In which there is a discussion of general obsequiousness
So you’ve mastered the various forms of address, but for the life of you you aren’t sure what do you when royalty or nobility enters a room? Here’s a handy guide to help:
Kneeling: You may take the knee before the king, but only in rare, formal circumstances (like declaring fealty or returning from exile, as in Haft’s case).
In most other circumstances, if the king gives you his attention, a guard should bow low. If he does not give you his attention, you should blend into the wall and be invisible. Guards aren’t meant to be noticed by royalty or nobility.
A similarly low bow is appropriate if you are approached by Prince Cor or Corin.
Lords, Ladies and Knights
For a lord, lady, or knight, a guard should usually bow when addressed. Otherwise, again, stand quietly.

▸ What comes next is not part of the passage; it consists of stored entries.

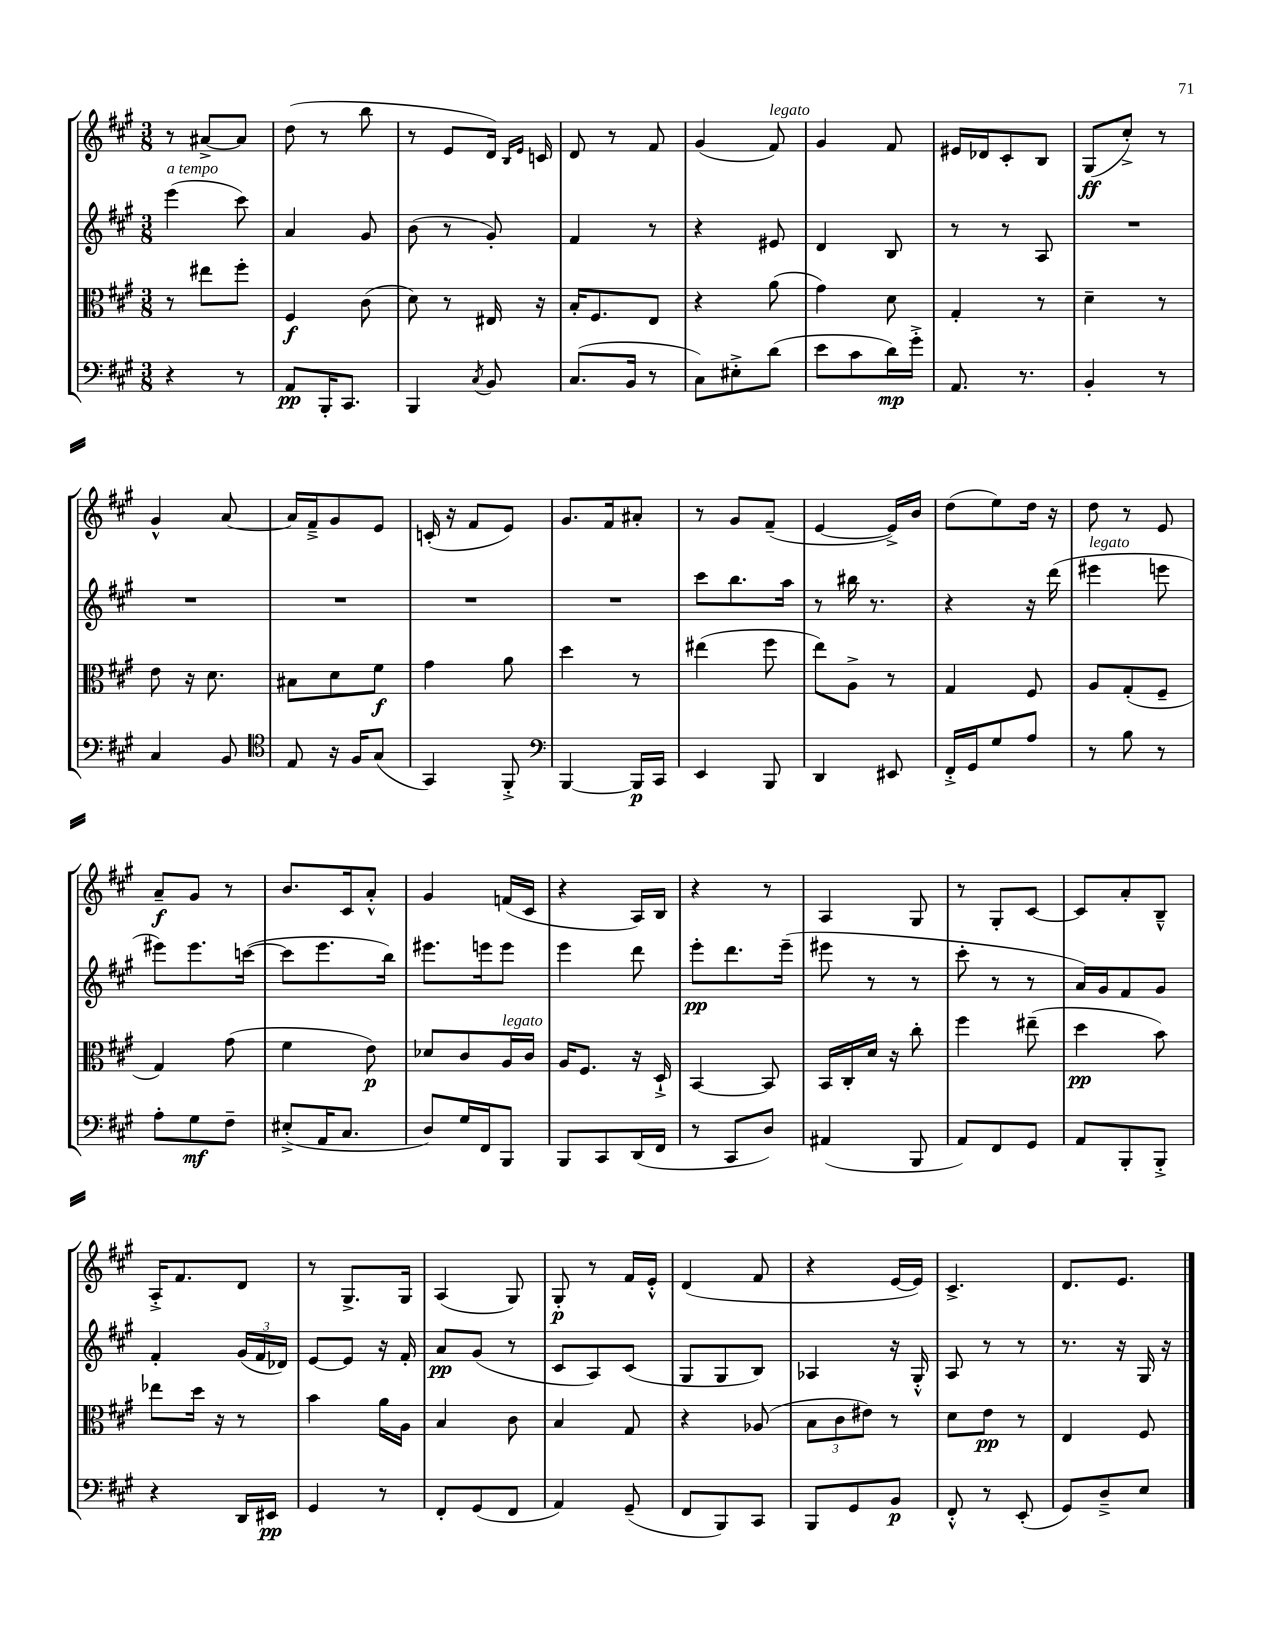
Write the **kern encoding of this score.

**kern	**kern	**kern	**kern
*staff4	*staff3	*staff2	*staff1
*clefF4	*clefC3	*clefG2	*clefG2
*k[f#c#g#]	*k[f#c#g#]	*k[f#c#g#]	*k[f#c#g#]
*M3/8	*M3/8	*M3/8	*M3/8
4r	8r	(4eee	8r
.	8ee#	.	[8a#^
8r	8ff#'	8ccc#)	8a#]
=	=	=	=
8AA	4F#	4a	(8dd
16BBB'	.	.	8r
8.CC#	.	.	.
.	(8c#	8g#	8bb
=	=	=	=
4BBB	8d)	(8b	8r
.	8r	8r	8e
8qC#	.	.	.
8BB	16E#	8g#')	16d)
.	.	.	16qqB
.	.	.	16qqe
.	16r	.	16c
=	=	=	=
(8.C#	16B'	4f#	8d
.	8.F#	.	.
.	.	.	8r
16BB	.	.	.
8r	8E	8r	8f#
=	=	=	=
8C#)	4r	4r	(4g#
8E#'^	.	.	.
(8d	(8a	8e#	8f#)
=	=	=	=
8e	4g#)	4d	4g#
8c#	.	.	.
16d)	8d	8B	8f#
16g#'^	.	.	.
=	=	=	=
8.AA	4G#'	8r	16e#
.	.	.	16d-
.	.	8r	8c#'
8.r	.	.	.
.	8r	8A	8B
=	=	=	=
4BB'	4d~	4.r	(8G#
.	.	.	8cc#'^)
8r	8r	.	8r
=	=	=	=
4C#	8e	4.r	4g#^^
.	16r	.	.
.	8.d	.	.
8BB	.	.	[8a
=	=	=	=
*clefC4	*	*	*
8E	8B#	4.r	16a]
.	.	.	16f#~^
16r	8d	.	8g#
16F#	.	.	.
(8G#	8f#	.	8e
=	=	=	=
4GG#)	4g#	4.r	(16c'
.	.	.	16r
.	.	.	8f#
8FF#'^	8a	.	8e)
=	=	=	=
*clefF4	*	*	*
[4BBB	4dd	4.r	8.g#
.	.	.	16f#
16BBB]	8r	.	8a#'
16CC#	.	.	.
=	=	=	=
4EE	(4ee#	8ccc#	8r
.	.	8.bb	8g#
8BBB	8ff#	.	(8f#~
.	.	16aa	.
=	=	=	=
4DD	8ee)	8r	[4e
.	8A^	16bb#	.
.	.	8.r	.
8EE#	8r	.	16e^])
.	.	.	16b
=	=	=	=
16FF#'^	4G#	4r	(8dd
16GG#	.	.	.
8G#	.	.	8ee)
8A	8F#	16r	16dd
.	.	(16ddd	16r
=	=	=	=
8r	8A	4eee#	8dd
8B	(8G#'	.	8r
8r	8F#~	8eee	8e
=	=	=	=
8A'	4G#)	8eee#)	8a~
8G#	.	8.eee#	8g#
8F#~	(8g#	.	8r
.	.	([16ccc	.
=	=	=	=
(8E#'^	4f#	8ccc]	8.b
16AA	.	8.eee	.
8.C#	.	.	16c#
.	8e)	.	8a'^^
.	.	16bb)	.
=	=	=	=
8D)	8d-	8.eee#	4g#
16G#	8c#	.	.
16FF#	.	16eee	.
8BBB	16A	8eee	(16f
.	16c#	.	16c#
=	=	=	=
8BBB	16A	4eee	4r
.	8.F#	.	.
8CC#	.	.	.
(16DD	16r	8ddd	16A)
16FF#	16D`^	.	16B
=	=	=	=
8r	[4BB	8eee'	4r
8CC#	.	8.ddd	.
8D)	8BB]	.	8r
.	.	(16eee~	.
=	=	=	=
(4AA#	16BB	8eee#	4A
.	16C#'	.	.
.	16d	8r	.
.	16r	.	.
8BBB	8cc#'	8r	8G#
=	=	=	=
8AA)	4ff#	8ccc#'	8r
8FF#	.	8r	8G#'
8GG#	(8ee#~	8r	[8c#
=	=	=	=
8AA	4dd	16a)	8c#]
.	.	16g#	.
8BBB'	.	8f#	8a'
8BBB'^	8b)	8g#	8B~^^
=	=	=	=
4r	8ee-	4f#'	16A'^
.	.	.	8.f#
.	16dd	.	.
.	16r	.	.
16DD	8r	(24g#	8d
.	.	24f#	.
16EE#	.	.	.
.	.	24d-)	.
=	=	=	=
4GG#	4b	[8e	8r
.	.	8e]	8.G#^
8r	16a	16r	.
.	16A	16f#'	16G#
=	=	=	=
8FF#'	4B	8a	(4A
(8GG#	.	(8g#	.
8FF#	8c#	8r	8G#)
=	=	=	=
4AA)	4B	8c#	8G#'
.	.	8A)	8r
(8GG#~	8G#	(8c#	16f#
.	.	.	16e'^^
=	=	=	=
8FF#	4r	8G#	(4d
8BBB)	.	8G#	.
8CC#	(8A-	8B)	8f#
=	=	=	=
8BBB	12B	4A-	4r
.	12c#	.	.
8GG#	.	.	.
.	12e#)	.	.
8BB	8r	16r	[16e
.	.	16G#'^^	16e])
=	=	=	=
8FF#'^^	8d	8A	4.c#^
8r	8e	8r	.
(8EE'	8r	8r	.
=	=	=	=
8GG#)	4E	8.r	8.d
8D~^	.	.	.
.	.	16r	8.e
8E	8F#	16G#	.
.	.	16r	.
==	==	==	==
*-	*-	*-	*-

If a knight is friendly with a guard, such as Sir Darrin seems to be with certain guardsmen, a nod may suffice if the guard is addressed, particularly in private.
A guard should bow low when addressed, otherwise blend into the wall as usual. (This would be the courtesy shown Edmund or Lucy or, alas, Prince Roshan.)
The Bubble Principle
When you are in a large, open area, such as the Outer Ward of Anvard, it is not always necessary to bow to a noble in the ward, unless they are near you or address someone in your group. The same is true of King Lune, but his “bubble” is larger, and it is also polite to cease your own conversations when he enters an area. (Paraphrased from Antheia)
Most of these forms of courtesy would apply to any commoner being addressed by nobility or royalty.
A woman who is wearing a dress will offer a curtsey rather than a bow to the nobility, or curtsey deeply to royalty. A female guard in uniform would offer a bow.
When not in uniform, a guard should react as any other commoner, rising from his seat when nobility or royalty enters a room, and bowing.